Author: V.I. Arnol'd
Publisher: Springer Science & Business Media
Published: 1993-12-06
Total Pages: 360
ISBN-13: 9783540181767
DOWNLOAD EBOOKA collection of five surveys on dynamical systems, indispensable for graduate students and researchers in mathematics and theoretical physics. Written in the modern language of differential geometry, the book covers all the new differential geometric and Lie-algebraic methods currently used in the theory of integrable systems.
Author: Michael Brin
Publisher: Cambridge University Press
Published: 2004-08-16
Total Pages: 490
ISBN-13: 9780521840736
DOWNLOAD EBOOKThis volume presents a broad collection of current research by leading experts in the theory of dynamical systems.
Author: Roger Temam
Publisher: Springer Science & Business Media
Published: 2012-12-06
Total Pages: 517
ISBN-13: 1468403133
DOWNLOAD EBOOKThis is the first attempt at a systematic study of infinite dimensional dynamical systems generated by dissipative evolution partial differential equations arising in mechanics and physics.

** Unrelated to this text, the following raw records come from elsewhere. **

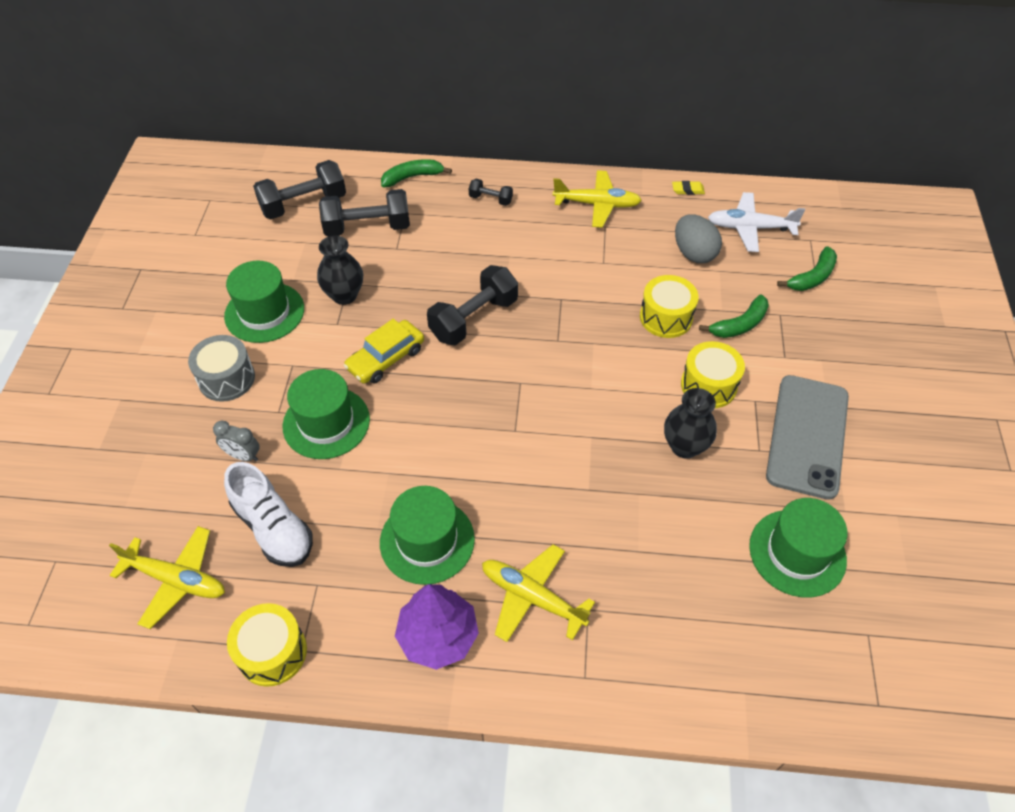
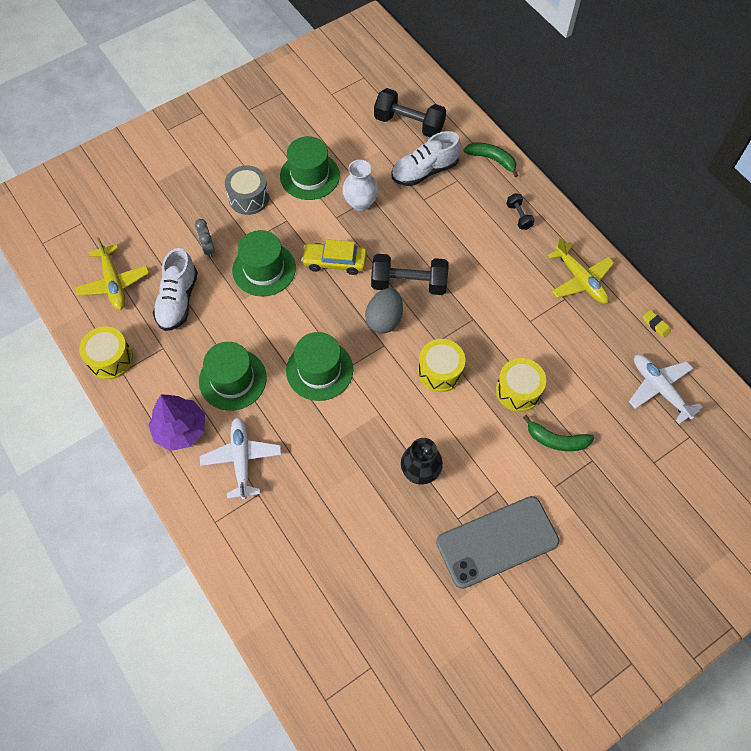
camera: 50 degrees right, 10 degrees up
(344, 295) = (360, 203): black vase -> white vase
(367, 228) = (424, 171): black dumbbell -> white shoe
(532, 597) = (242, 459): yellow plane -> white plane
(693, 253) = (595, 369): grey egg -> grey egg (384, 319)
(708, 385) = (483, 454): yellow drum -> yellow drum (440, 371)
(797, 553) = (396, 589): green hat -> green hat (319, 370)
(812, 277) = (651, 460): green banana -> none

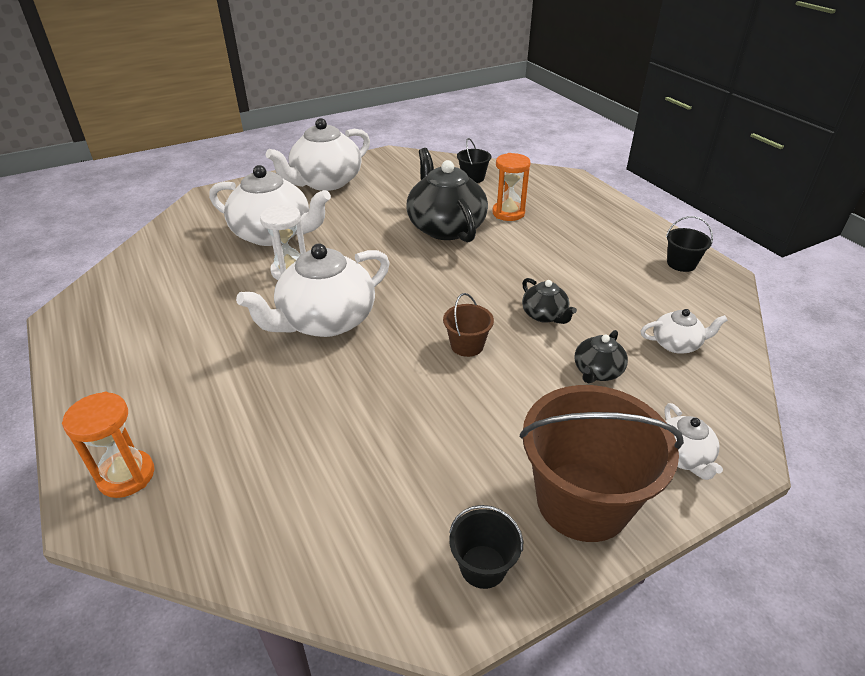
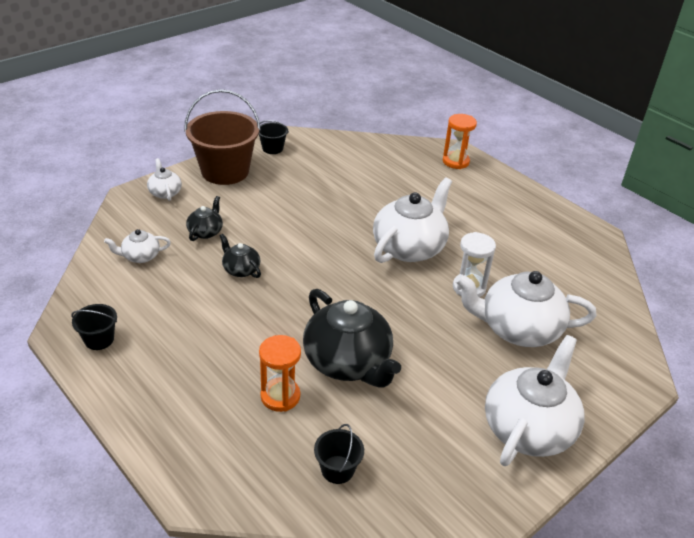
camera: 165 degrees right, 0 degrees up
(467, 345) = (298, 240): brown bucket -> none

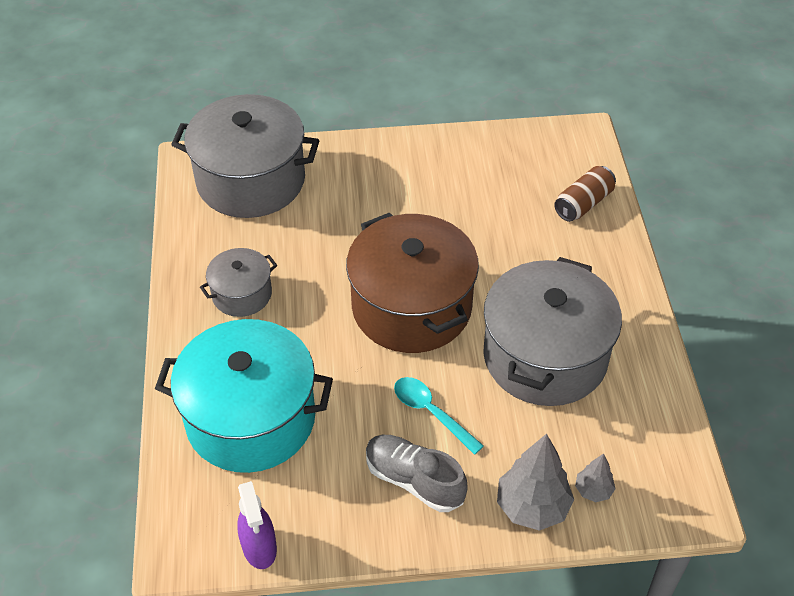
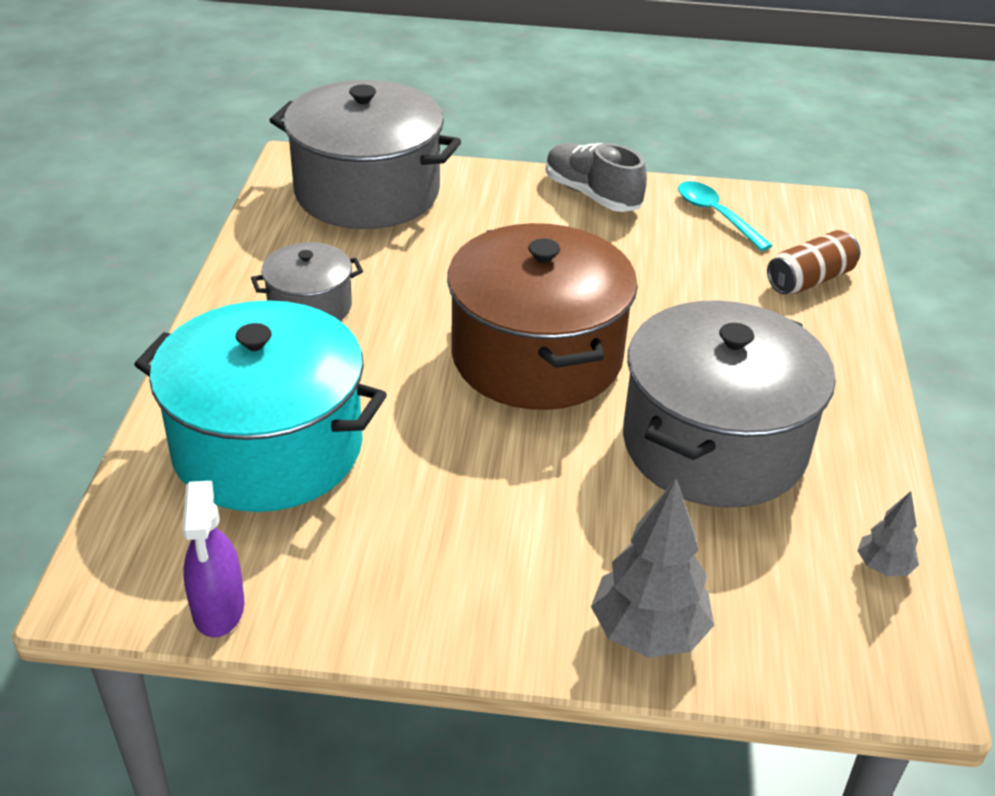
camera: 10 degrees right, 10 degrees down
(414, 480) = (476, 565): grey shoe -> grey shoe (592, 195)
(431, 412) = (527, 484): turquoise spoon -> turquoise spoon (716, 215)
(593, 490) = (750, 628): grey tree -> grey tree (883, 567)

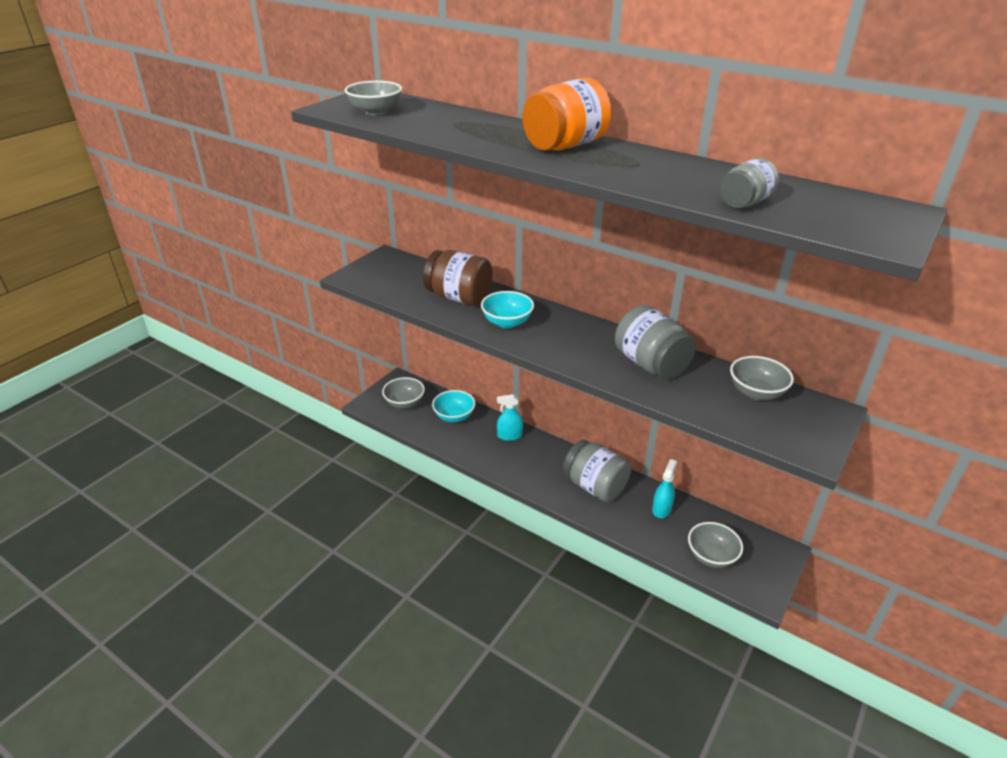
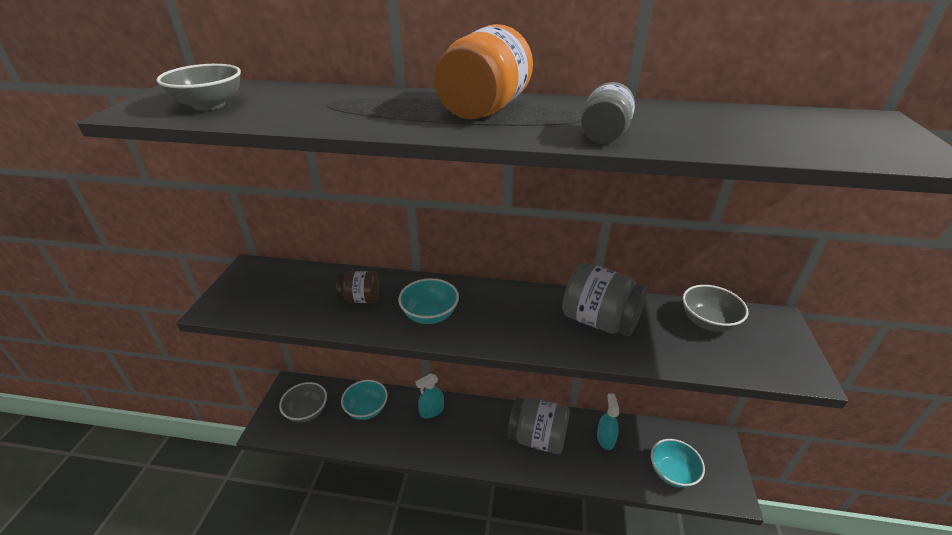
camera: 25 degrees left, 0 degrees up
(459, 297) = (360, 299): brown jar -> brown jar, size x0.57
(711, 556) = (672, 472): grey bowl -> turquoise bowl
(744, 203) = (746, 141): grey jar -> grey jar (603, 136)

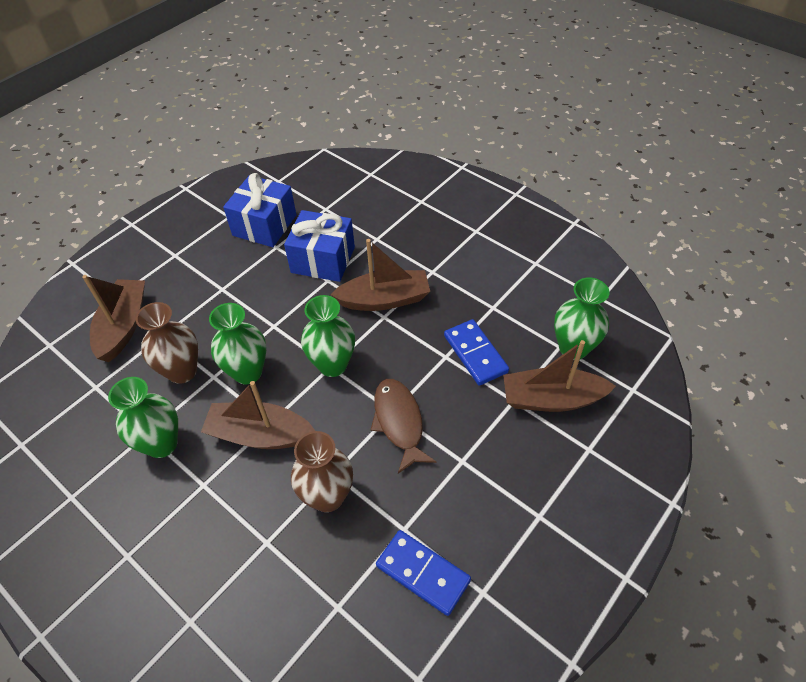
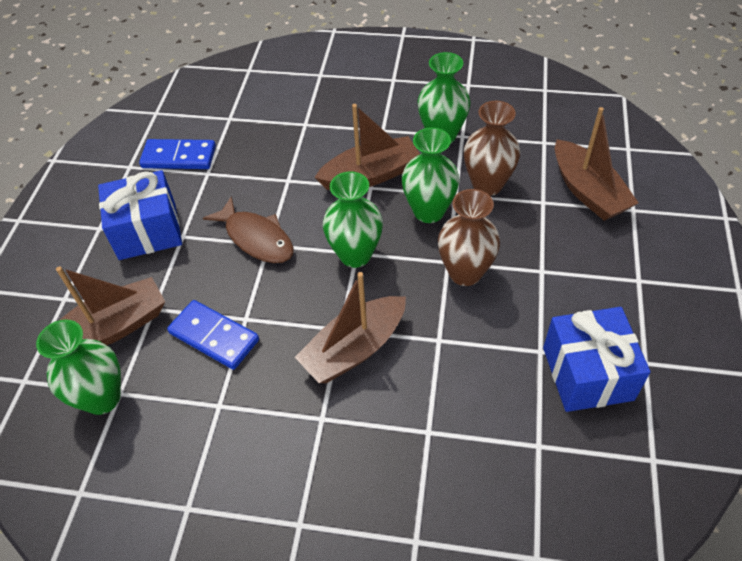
camera: 150 degrees right, 0 degrees up
(323, 260) = (468, 363): blue gift -> blue gift (147, 231)
(327, 496) = (280, 164): brown vase -> brown vase (465, 273)

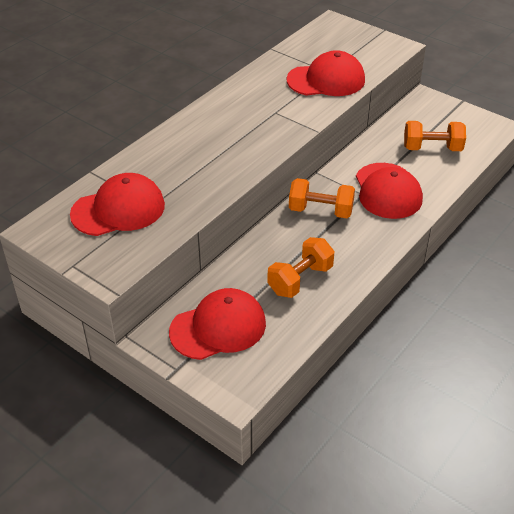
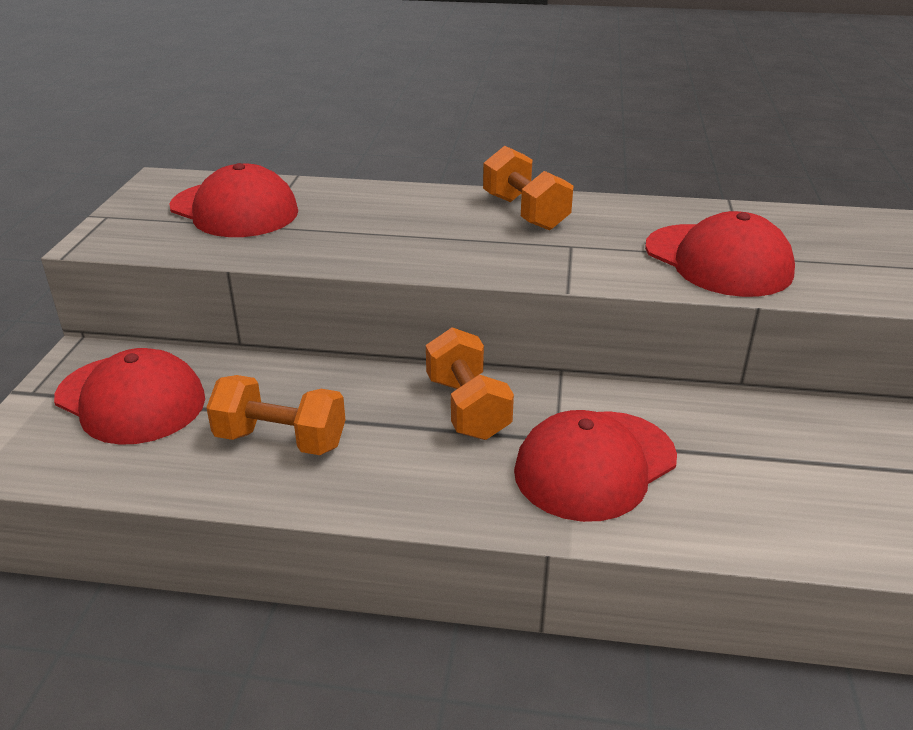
camera: 60 degrees right, 10 degrees down
(432, 148) = (788, 483): orange dumbbell -> orange dumbbell (525, 213)

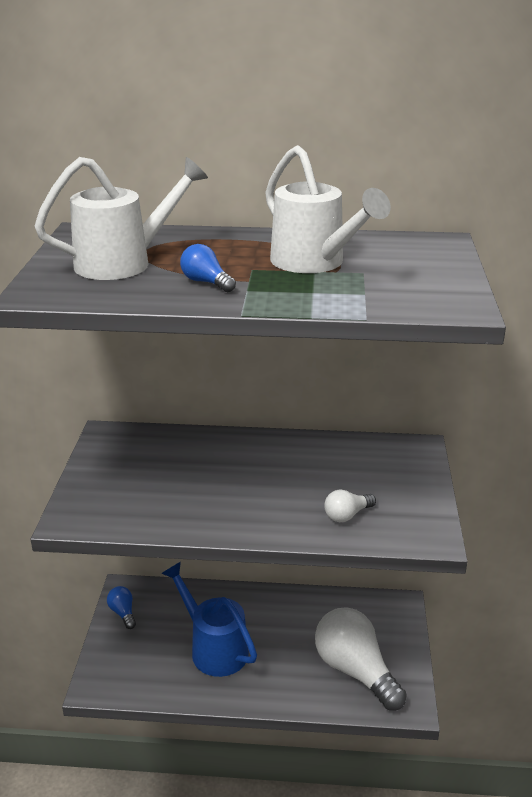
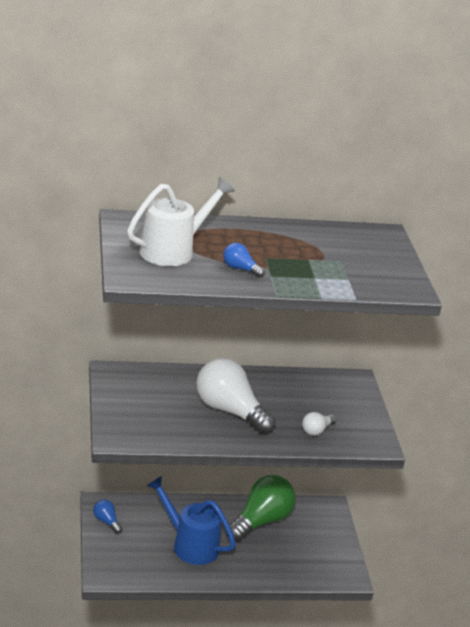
camera: 15 degrees left, 0 degrees up
(309, 620) = (261, 521): none -> green light bulb
(314, 263) = (306, 252): white watering can -> none
(355, 670) = (304, 555): white light bulb -> white light bulb (229, 411)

Other areas of science and technology are included where appropriate. The relation between infinite and finite dimensional systems is presented from a synthetic viewpoint and equations considered include reaction-diffusion, Navier-Stokes and other fluid mechanics equations, magnetohydrodynamics, thermohydraulics, pattern formation, Ginzburg-Landau, damped wave and an introduction to inertial manifolds.